The factory has to be iniatized only once and can be used as many times as necessary. It can calculate the same metrics but with different profiles or different metrics with same profiles as long as the thresholds values remain the same:

ratio_max_max <- factory$createMetric(metricType="RATIO_MAX_MAX", 
                        profile1=demoProfiles$chr2.70360770.70361098$H3K27ac, 
                        profile2=demoProfiles$chr2.70360770.70361098$H3K4me1)

ratio_max_max
## $RATIO_MAX_MAX
## [1] 0.952381

ratio_normalized_intersect <- factory$createMetric(
                        metricType="RATIO_NORMALIZED_INTERSECT",
                        profile1=demoProfiles$chr2.70360770.70361098$H3K27ac, 
                        profile2=demoProfiles$chr2.70360770.70361098$H3K4me1)

ratio_normalized_intersect
## $RATIO_NORMALIZED_INTERSECT
## [1] 0.6316846

References

Andersson R, Gebhard C, Miguel-Escalada I, Hoof I, Bornholdt J, et al. (2014) An atlas of active enhancers across human cell types and tissues.
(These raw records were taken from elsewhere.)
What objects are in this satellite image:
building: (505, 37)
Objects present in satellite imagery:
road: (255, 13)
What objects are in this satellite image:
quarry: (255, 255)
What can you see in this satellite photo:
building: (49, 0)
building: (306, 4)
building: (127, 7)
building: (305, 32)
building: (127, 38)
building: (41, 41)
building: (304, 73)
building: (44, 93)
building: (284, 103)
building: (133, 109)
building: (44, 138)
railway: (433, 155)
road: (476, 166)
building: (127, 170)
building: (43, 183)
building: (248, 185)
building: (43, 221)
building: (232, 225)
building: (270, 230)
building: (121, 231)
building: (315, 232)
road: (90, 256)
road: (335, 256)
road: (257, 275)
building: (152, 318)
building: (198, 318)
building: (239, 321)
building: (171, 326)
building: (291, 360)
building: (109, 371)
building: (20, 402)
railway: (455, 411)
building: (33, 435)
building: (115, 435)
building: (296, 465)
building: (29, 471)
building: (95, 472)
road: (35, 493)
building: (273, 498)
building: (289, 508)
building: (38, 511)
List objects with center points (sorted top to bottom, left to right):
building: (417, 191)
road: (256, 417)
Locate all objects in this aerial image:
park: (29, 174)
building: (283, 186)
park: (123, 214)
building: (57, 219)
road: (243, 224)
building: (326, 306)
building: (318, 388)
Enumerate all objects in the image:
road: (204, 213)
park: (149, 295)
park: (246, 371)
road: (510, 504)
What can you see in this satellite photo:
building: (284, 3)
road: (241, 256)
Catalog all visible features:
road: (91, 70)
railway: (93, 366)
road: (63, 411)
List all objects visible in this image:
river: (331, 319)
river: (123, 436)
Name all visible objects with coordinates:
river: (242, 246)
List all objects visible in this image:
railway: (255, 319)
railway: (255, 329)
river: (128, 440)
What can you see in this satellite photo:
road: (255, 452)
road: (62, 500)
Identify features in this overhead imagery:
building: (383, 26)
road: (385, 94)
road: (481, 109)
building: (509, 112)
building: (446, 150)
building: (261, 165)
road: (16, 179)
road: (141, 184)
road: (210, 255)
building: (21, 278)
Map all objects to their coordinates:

Nature, 507(7493), 455-461.

Dunham I, Kundaje A, Aldred SF, et al. An integrated encyclopedia of DNA elements in the human genome. Nature. 2012 Sep 6;489(7414):57-74.

Forrest AR, Kawaji H, Rehli M, Baillie JK, de Hoon MJ, et al. (2014) A promoter-level mammalian expression atlas. Nature, 507(7493):462-470.

Hnisz D, Abraham BJ, Lee TI, Lau A, Saint-André V, et al. (2013) Super-enhancers in the control of cell identity and disease. Cell, 155(4), 934-947.